[Extract]:
Workshop on dengue: To fight virus, mosquitoes to be made infertile

Irradiated male mosquitoes will be unable to breed successfully, causing populations to fall.


Sehrish Wasif October 31, 2012

ISLAMABAD:


Sterile insect techniques (SIT) will be introduced in Pakistan to minimise the risk of an outbreak of dengue fever.


The technique is a part of a long-term strategy which involves irradiating mosquito pupae to create infertile male mosquitoes which will still attempt to breed but will fail to produce offspring, thus gradually reducing the mosquito population.

The idea was floated at the inaugural session of the five-day Second Regional Dengue Workshop held on Tuesday at the National Centre for Physics (NCP).

Organised by the Pakistan Atomic Energy Commission (PAEC), the International Atomic Energy Agency (IAEA) and the Food and Agriculture Organization (FAO), the workshop aims to enable participants to help in evolving a long-term strategy for dengue control.

[Problems and tasks]:
**1)** In the dengue workshop article, which three organizations organized the workshop?
**2)** Pick up the dengue workshop article after its final sentence and continue it.
The material has no connection to the dengue workshop article.

[Raw data]:
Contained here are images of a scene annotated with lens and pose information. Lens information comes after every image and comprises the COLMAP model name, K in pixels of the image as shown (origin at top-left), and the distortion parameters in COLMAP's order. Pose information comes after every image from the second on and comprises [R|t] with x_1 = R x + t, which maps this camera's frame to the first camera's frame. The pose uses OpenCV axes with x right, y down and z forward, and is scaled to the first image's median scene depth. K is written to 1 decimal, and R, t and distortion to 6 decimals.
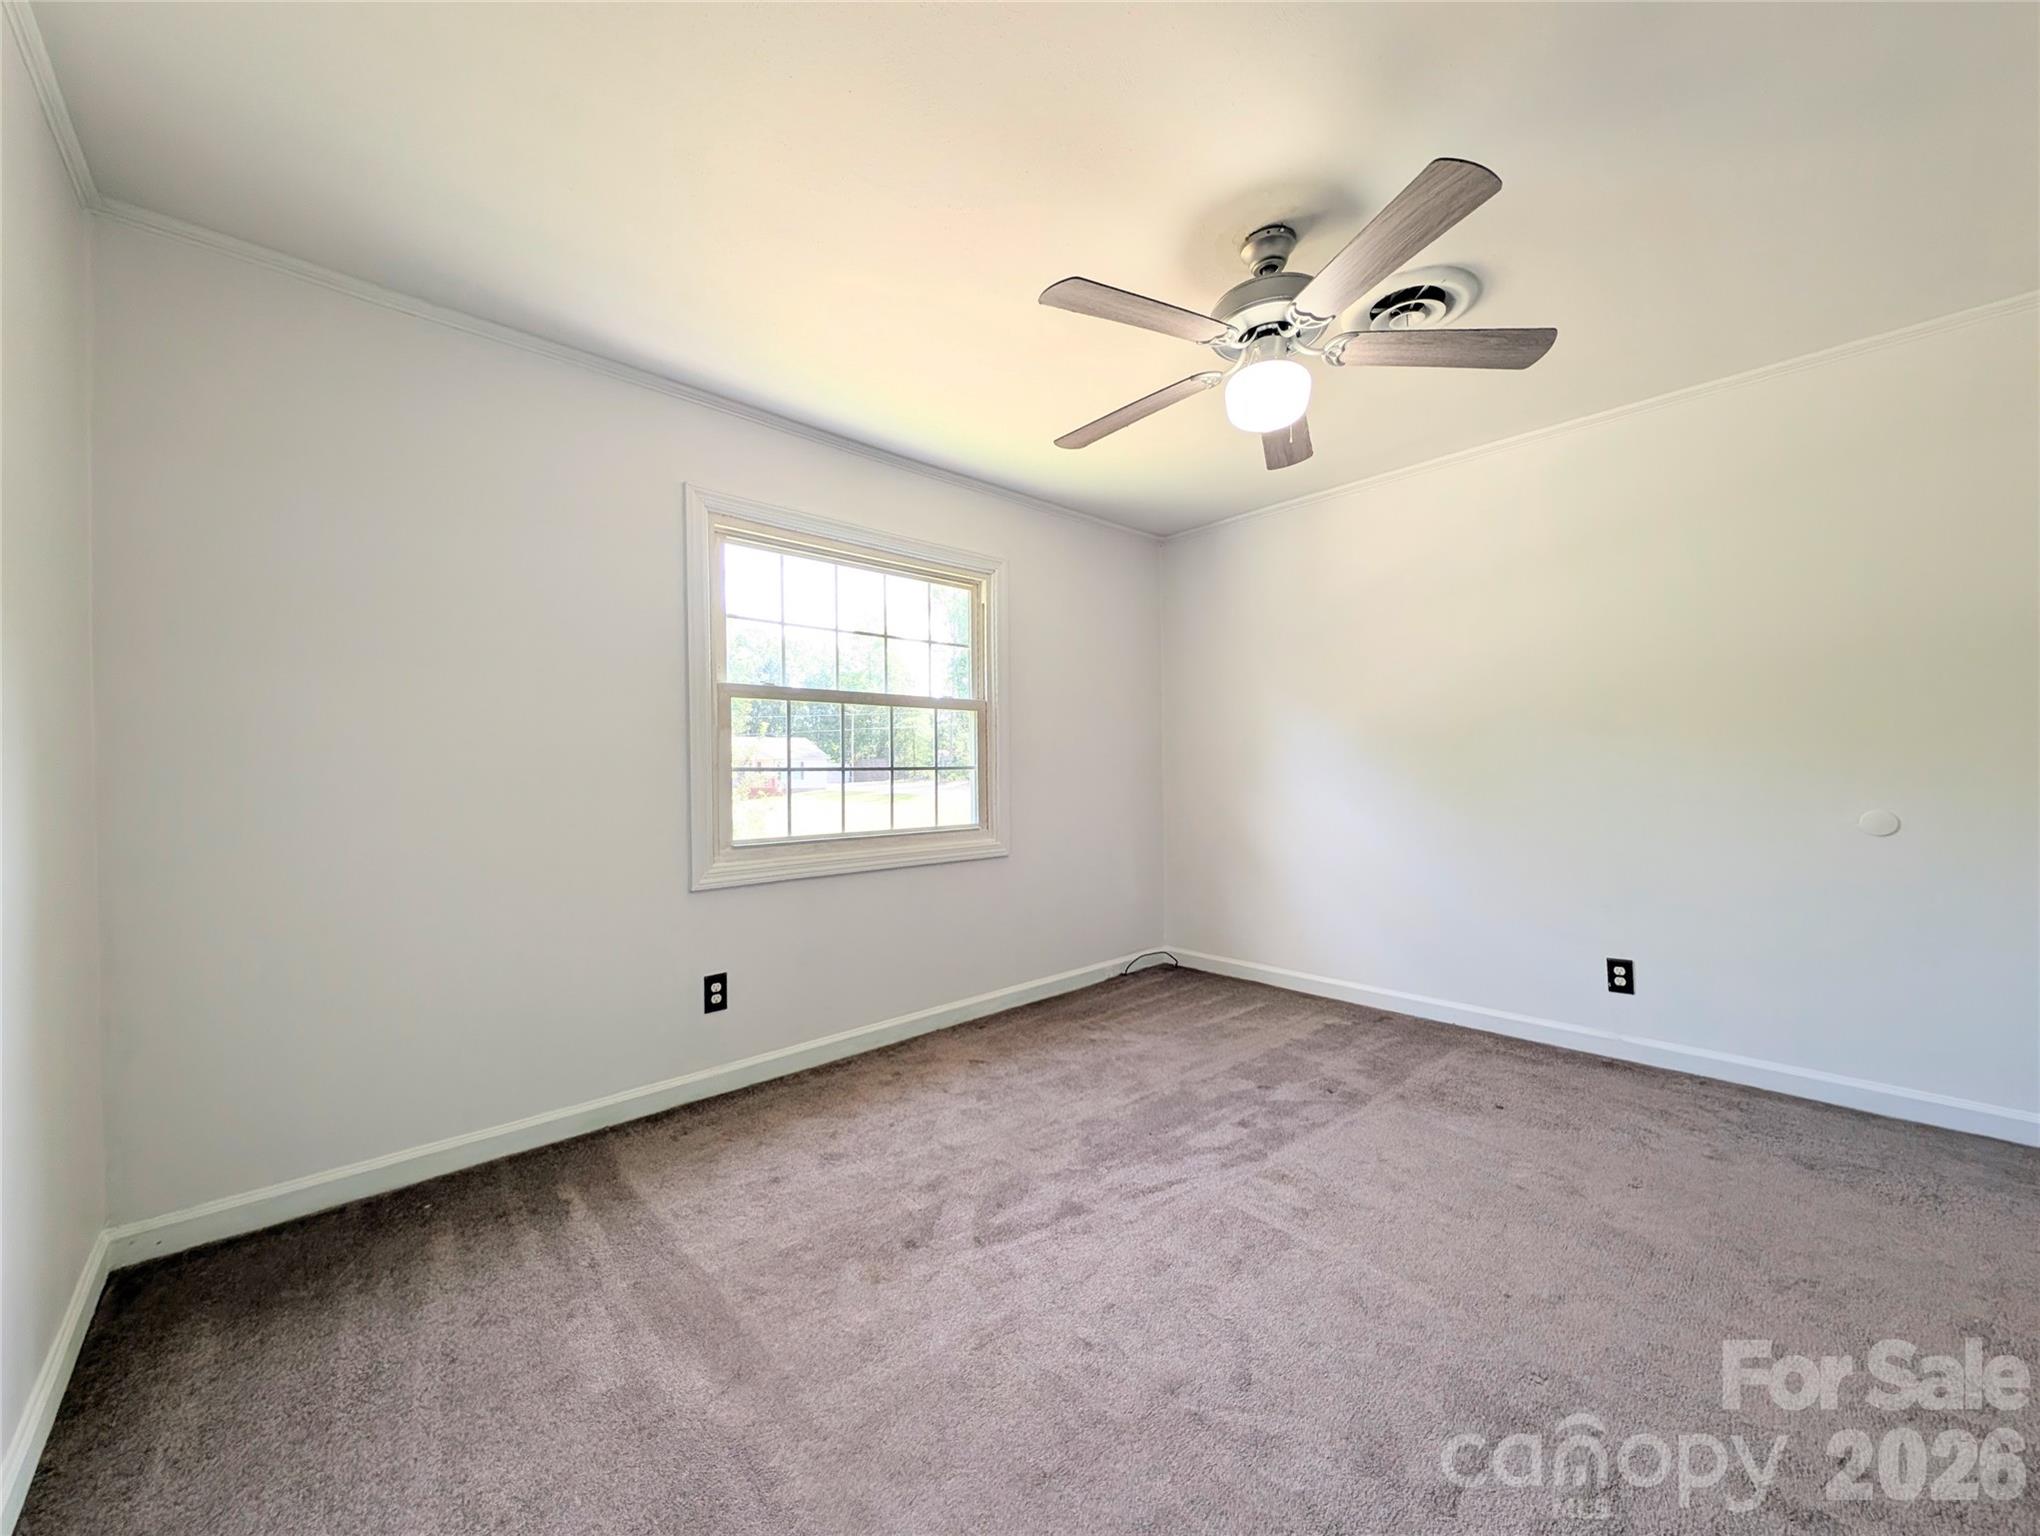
lens RADIAL K [[769.8, 0, 1020.0], [0, 769.8, 768.0], [0, 0, 1]] dist [0.002212, 0.000112]
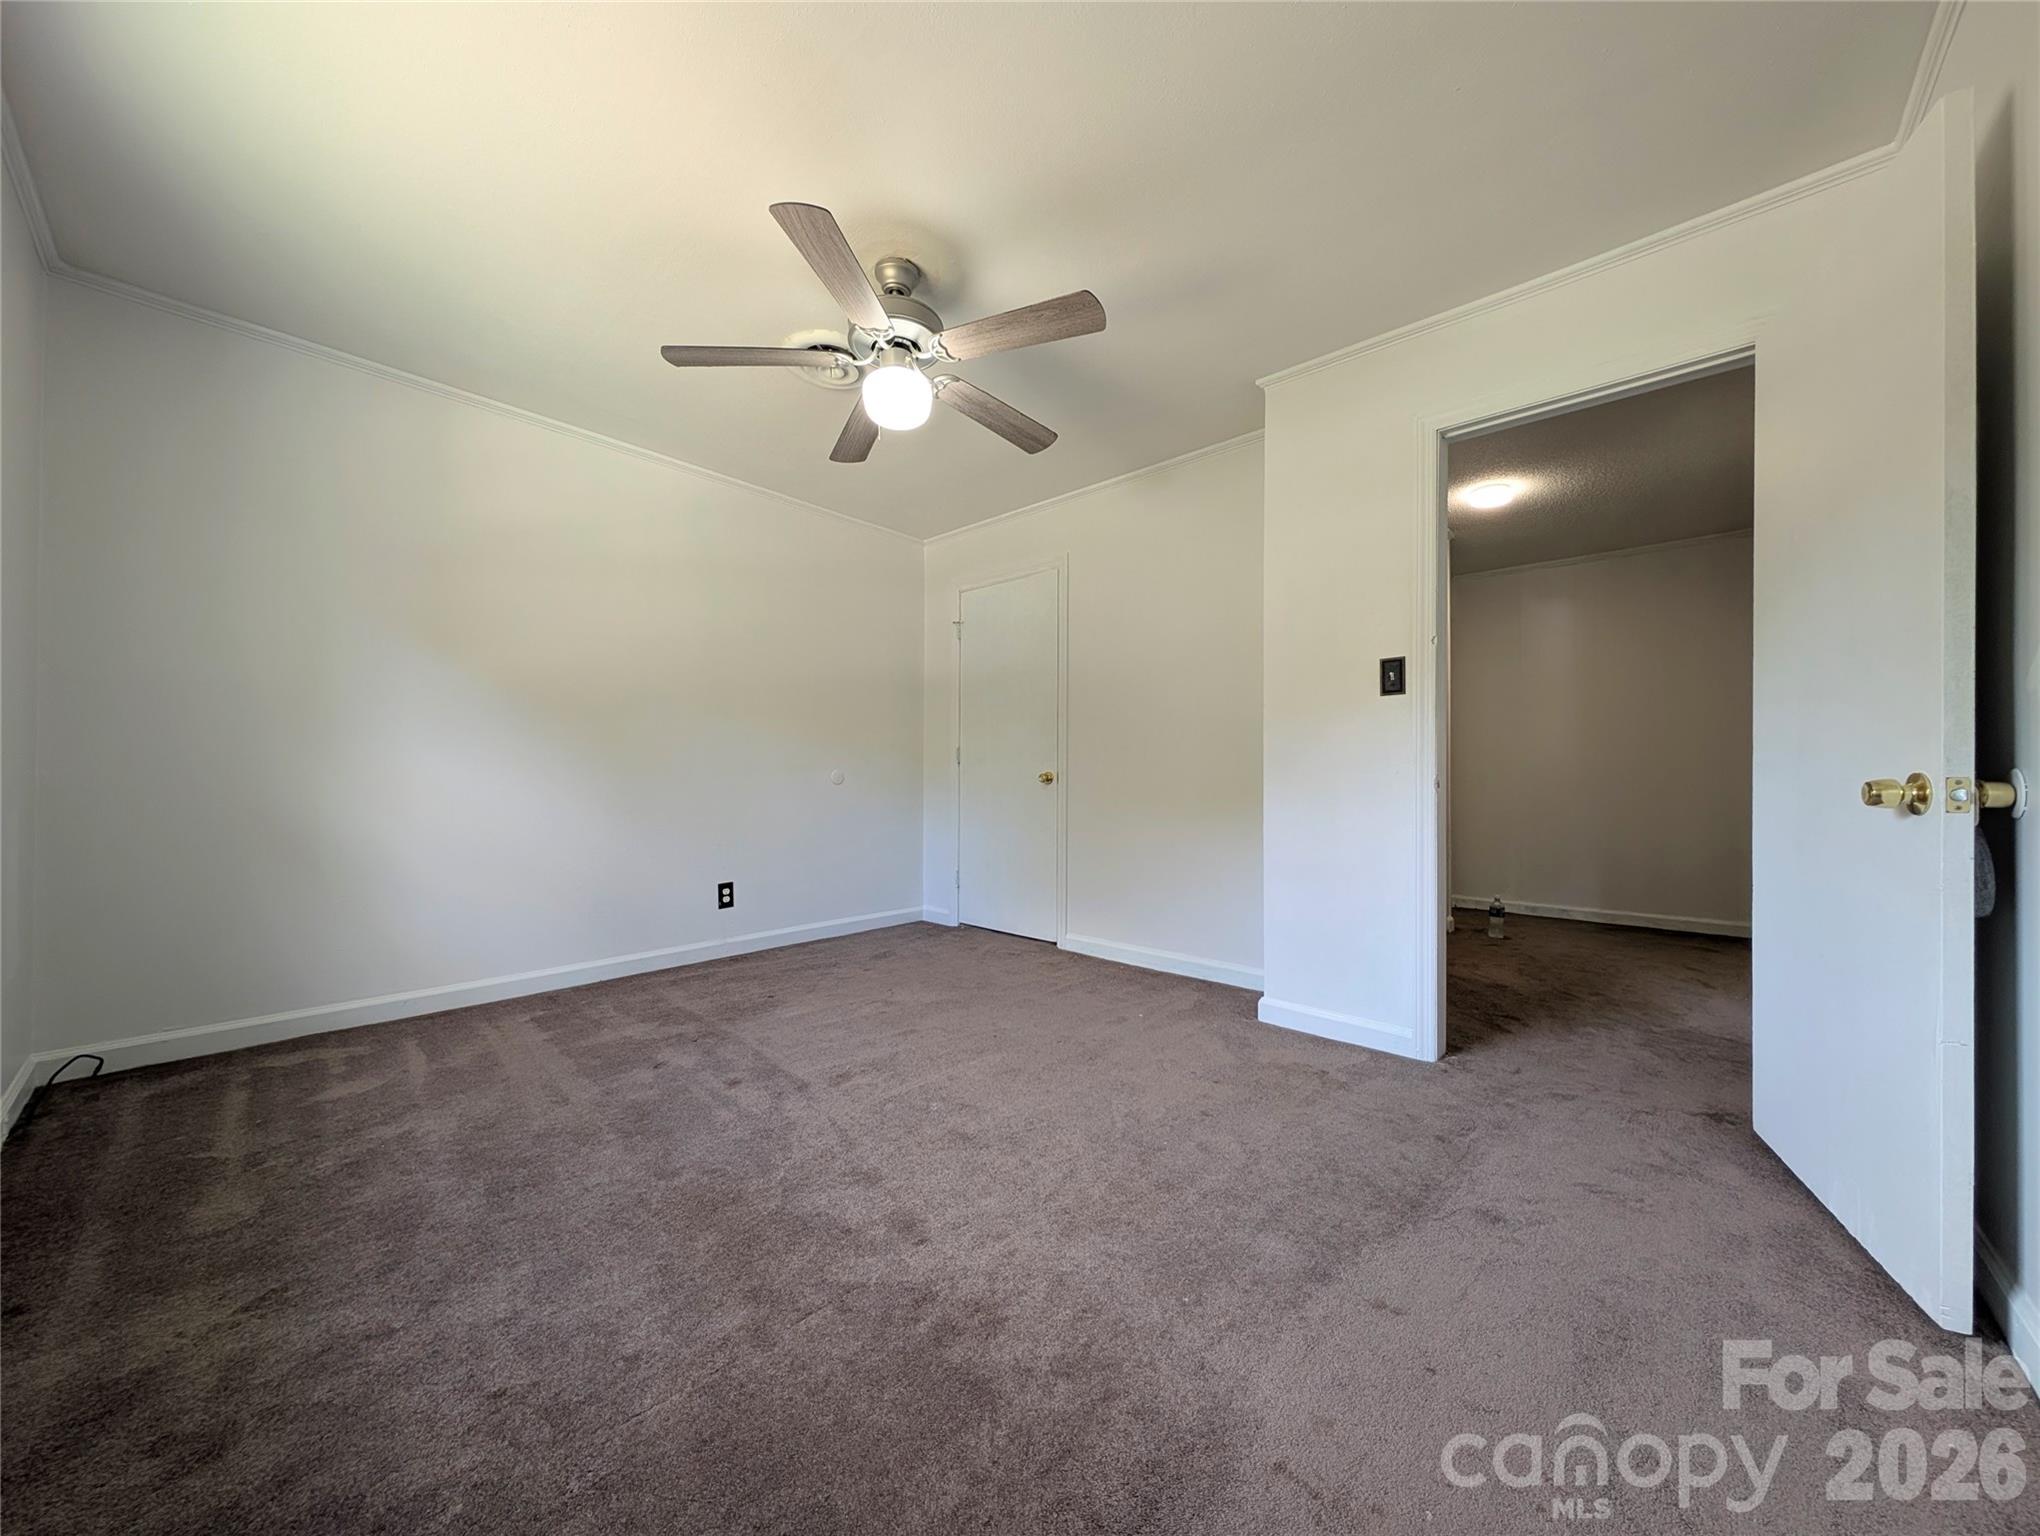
lens RADIAL K [[724.3, 0, 1016.9], [0, 724.3, 773.9], [0, 0, 1]] dist [0.015626, -0.006214]
pose [[-0.082608, 0.016376, 0.996448, -0.547350], [-0.003477, 0.999854, -0.016720, 0.080251], [-0.996576, -0.004845, -0.082539, 0.619396]]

[Results of the tasks]:
**1)** The Pakistan Atomic Energy Commission (PAEC), the International Atomic Energy Agency (IAEA) and the Food and Agriculture Organization (FAO).

**2)**
Around 65 health care providers, scientists and researchers from across the country along with four international health experts are participating in the event. They expressed their satisfaction with measures taken by the govt to control the dengue fever this year.

However, they said that while the influence of disease in the short term has faded, there is no question that it will not return every summer.

Talking to The Express Tribune, PAEC Hospitals Director General Dr Zubair Hasan said the idea of SIT was floated in the workshop, but noted that it is still in progress and will take seven to eight years to complete.

In the meantime, he said there is a need to work more on short-term strategies at primary level.

This includes public awareness, especially among housewives. They need to know of all household items where mosquitoes breed, such as flower pots, discarded tyres, water storage containers, broken bottles and cups, and to make sure there is no standing water on the floors of washrooms, kitchen or driveways, he said.

Talking to The Express Tribune, Holy Family Hospital (HFH) Deputy Medical Superintendent (DMS) Dr Javed Hayat said it is a known fact that dengue mosquito breeds in clean water, but oddly, the majority of dengue fever cases reported in Rawalpindi last year came from areas near Nullah Leh.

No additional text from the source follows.